━━━━━ Selection ━━━━━

First, understand that since 1993 basestocks have been classified by the API
(American Petroleum Institute) as one of 5 groups. The separation of Groups
1-3 (I - III) is based upon contamination and viscosity index (VI) of the
base. Groups IV (4) and V (5) are non-petroleum basestocks which are
classified by their type and not by their relative level of quality and/or
contaminant level.
You can download a PDF a copy of the categorization table below. Use it for
further reference as you go through this article:
http://TheMotorOilSite.com/downloads/06-17...zine-addons.pdf
GROUP I BASESTOCKS
Notice on the chart that Group I basestocks have a sulfur weight of greater
than .03% or 300 ppm. there is no upper cap so a Group I base could have
significantly higher levels of sulfur content (possibly up to 10 times higher,
or 3000 ppm, according to a Machinery Lubrication article - June 2003).
Also, from the chart you'll see that "Saturates" are less than 90%. This is
the useful portion of the base. The other 10%+ is made up of aromatic
compounds which are considered contaminants that are not beneficial to the
lubricating qualities of the base oil. The saturates level of some Group I
bases could be considerably lower than 90% which would leave the aromatic
content even higher (sometimes as high as 20% or more), lowering the
lubricating quality of the oil even further.

━━━━━ Extracted information ━━━━━

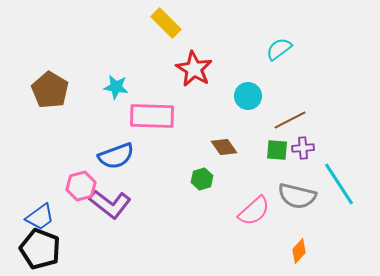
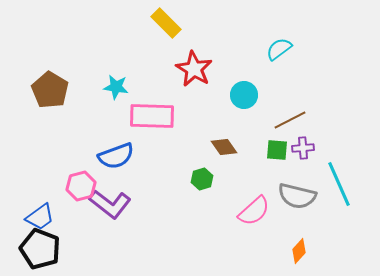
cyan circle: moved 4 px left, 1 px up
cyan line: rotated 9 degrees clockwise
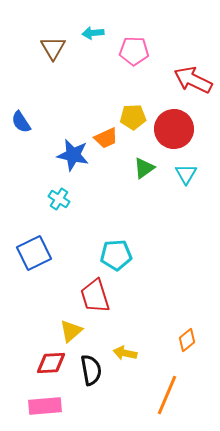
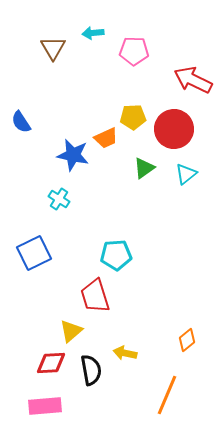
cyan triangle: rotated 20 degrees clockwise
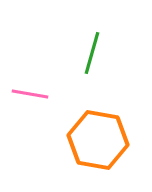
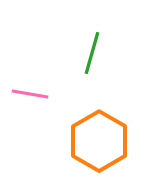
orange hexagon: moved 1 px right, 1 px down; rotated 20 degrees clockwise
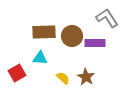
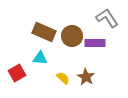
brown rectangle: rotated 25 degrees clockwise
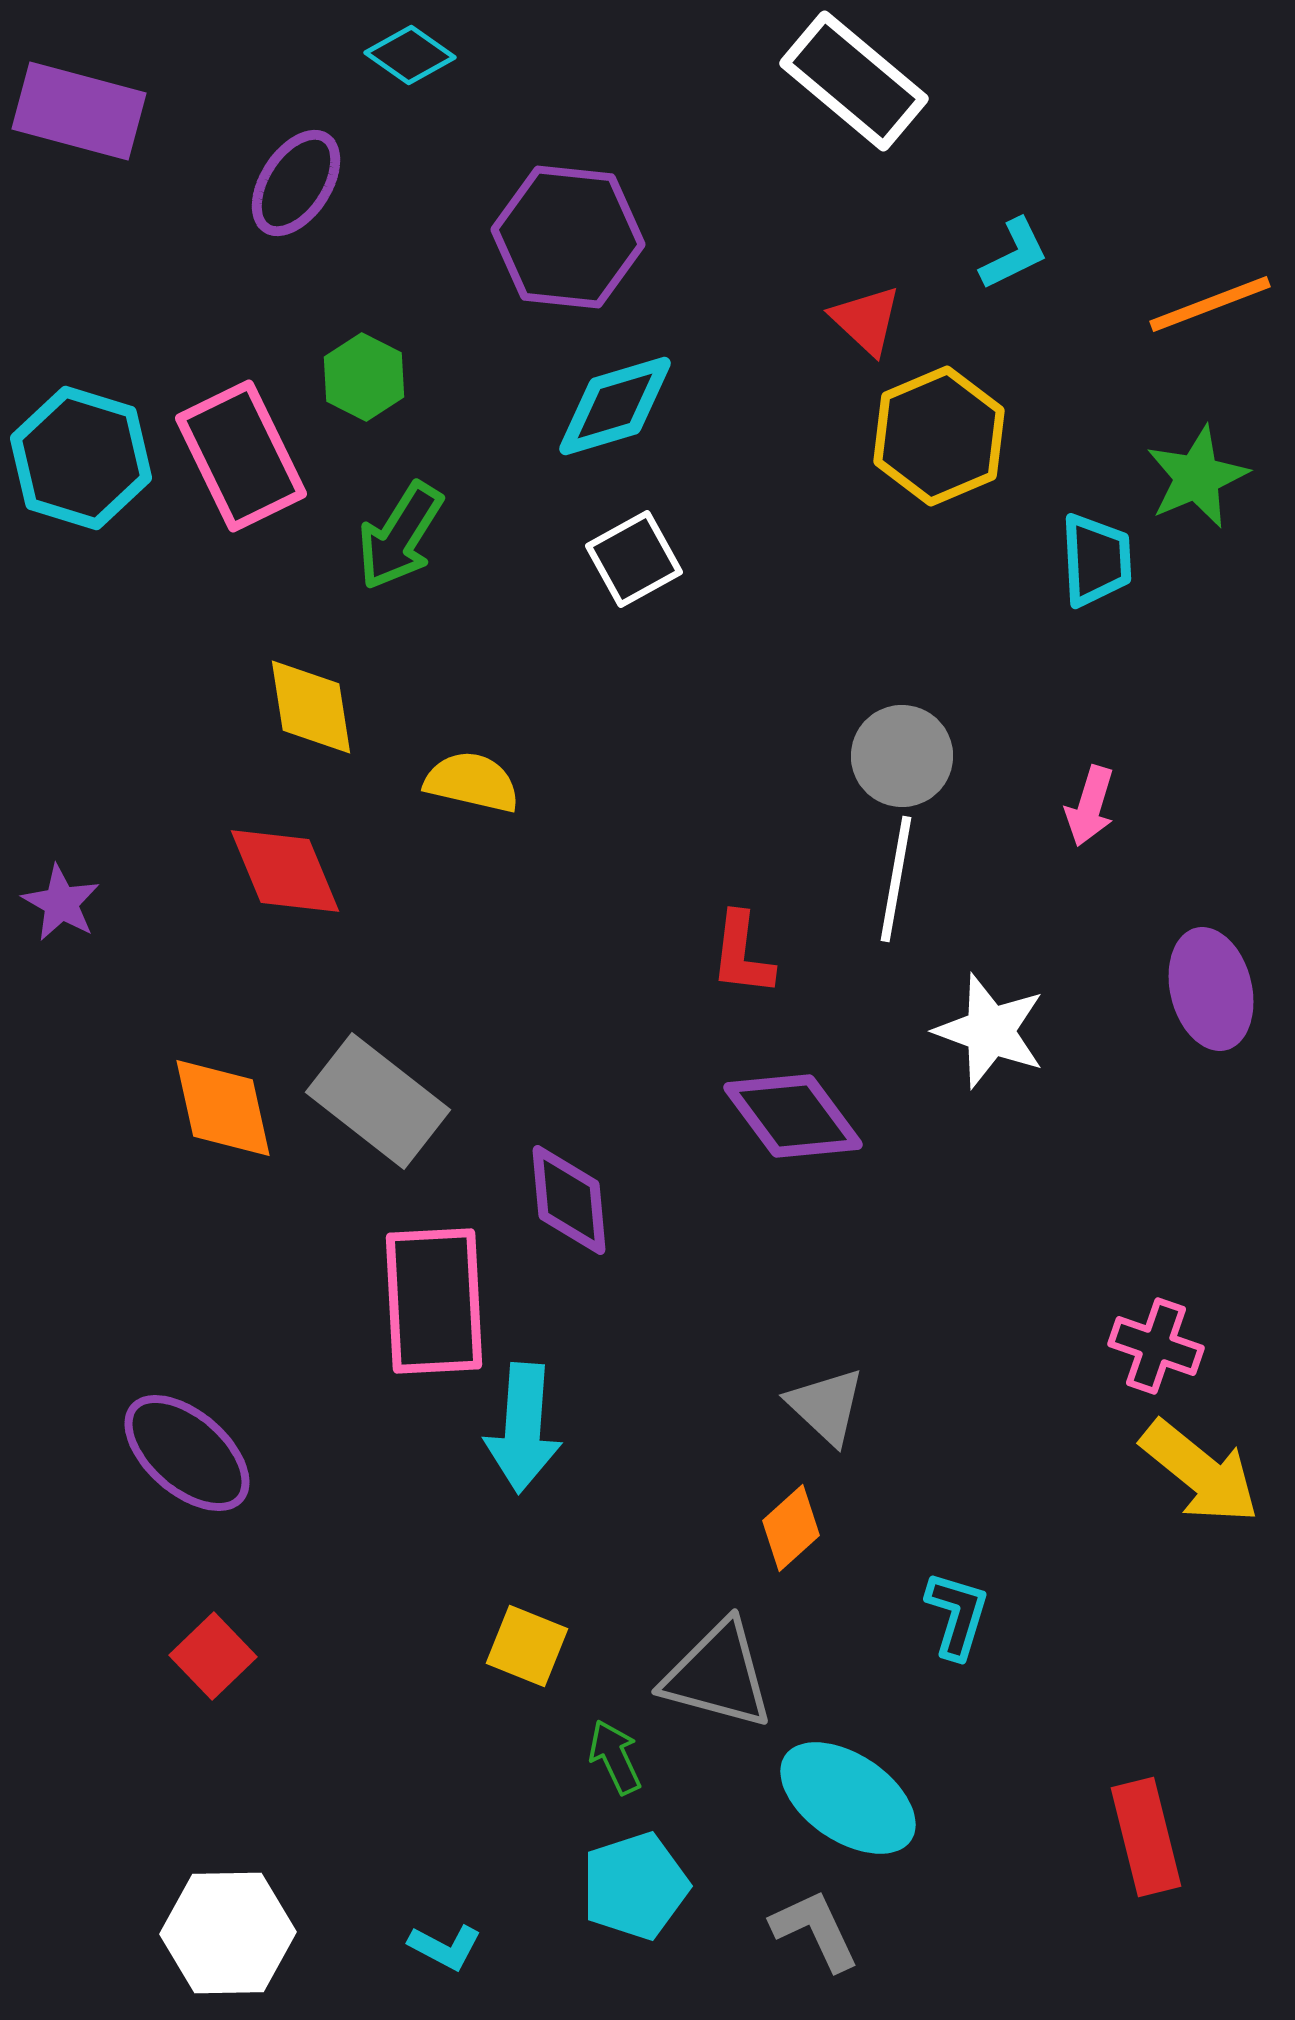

━━━━━

The task => In the basestock text, condense the paragraph beginning "First, understand that since 1993" into a short bulleted list that keeps its main facts. The data come from a different source than the basestock text.

The response =>
- Since 1993, the API (American Petroleum Institute) has classified basestocks into 5 groups.
- Groups I–III are separated by contamination and viscosity index (VI).
- Groups IV and V are non-petroleum basestocks, classified by type rather than by quality or contaminant level.